China's major securities companies have high hopes for A shares in 2016 as the government puts forward more supportive policies and the economy continues to stabilize.
The benchmark Shanghai Composite Index fell 0.94 percent to 3,539.18 points on Thursday. The index lost 2.45 percent last week. It took a hit on Monday that it did not recover from despite gains on Tuesday and Wednesday. Mainland stock exchanges were closed on Friday for the New Year's holiday.
The Shenzhen Component Index finished Thursday down 1.75 percent at 12,664.89 points, shedding 2.27 percent for the week.
The CSI 300 Index of the biggest companies traded in Shanghai and Shenzhen fell 0.91 percent to 3,731.00 points, down 2.79 percent for the week.
The ChiNext Index, which tracks the country's NASDAQ-style board for growth enterprises, fell 2.36 percent to 2,714.05 points, finishing the week down 2.89 percent.
Although many investors see the stock markets as volatile, they remain bullish about the prospects of domestic stocks.

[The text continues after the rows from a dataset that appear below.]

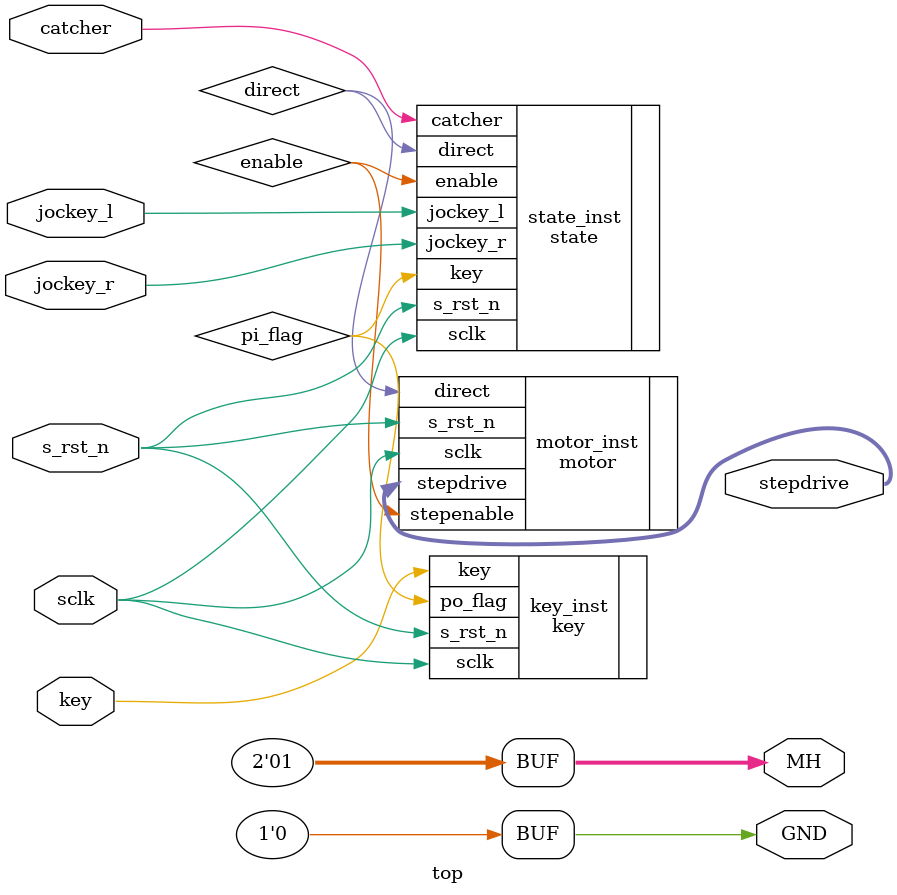
<source format=v>
module  top(
        // system signals 
        input                   sclk                    ,  
        input                   s_rst_n                 ,
        // input signals
        input                   key                     ,
        input                   catcher                 ,
        input                   jockey_r                ,
        input                   jockey_l                ,
        // output signals
        output          [ 3:0]  stepdrive               ,
        // output          [ 1:0]  MA    
        output          [ 1:0]  MH                      ,
        output                  GND                     
);

//============================================================\
// ========= Define Parameter and Internal Signals ==========
//============================================================/ 
wire                    pi_flag                         ;
wire                    direct                          ;
wire                    enable                          ;




//====================================================================
// ***************      Main    Code    ***************
//====================================================================
assign  MH      =       {1'b0,1'b1};
assign  GND     =       1'b0;


key     key_inst(
        .sclk                   (sclk                   ),
        .s_rst_n                (s_rst_n                ),
        .key                    (key                    ),
        .po_flag                (pi_flag                )
);

state   state_inst(
        .sclk                   (sclk                   ),
        .s_rst_n                (s_rst_n                ),
        .catcher                (catcher                ),
        .jockey_r               (jockey_r               ),
        .jockey_l               (jockey_l               ),
        .key                    (pi_flag                ),
        .direct                 (direct                 ),
        .enable                 (enable                 )
);

motor   motor_inst(
        .sclk                   (sclk                   ),
        .s_rst_n                (s_rst_n                ),
        .direct                 (direct                 ),
        .stepenable             (enable                 ),
        .stepdrive              (stepdrive              )
);

/* pwm     pwm_inst(
        .sclk                   (sclk                   ),
        .s_rst_n                (s_rst_n                ),
        .enable                 (enable                 ),
        .direct                 (direct                 ),
        .MA                     (MA                     )
);  */       








endmodule
</source>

Ten major domestic securities companies have made predictions for the Shanghai index in 2016, according to media reports.
Of the 10, GF Securities Co gave the most bearish prediction, estimating that the index will fall to 2,890 points by the end of the year. Shenwan Hongyuan Group Co had the most optimistic prediction, putting the index as high as 4,750 points by year's end.
There were several reasons for the general optimism. Because China's economy has shown signs of recovery, they don't believe it will experience a "hard landing" in 2016, Du Shi Kuai Bao reported on Sunday.
Second, they forecast the central government will continue to loosen monetary policy and provide greater policy support for the capital markets as part of its goal to spur direct financing for companies, according to the newspaper.
As for sectors worth investing in, the major securities companies preferred emerging and fast-growing industries to traditional ones.
Many investors also see opportunities in mergers and acquisitions, especially those related to State-owned enterprises.
There were more than 4,600 mergers among Chinese enterprises in 2015, with a total deal value of 2.6 trillion yuan ($399 billion), according to the financial data dealer Wind.
As there are reasons for optimism, many factors also weigh on the market. For example, there is concern that the highly anticipated registration-based IPO system will water down stock prices.
In addition, some worry that stocks could fall with the expiration of the rule requiring senior executives and large shareholders to maintain holdings in their own companies.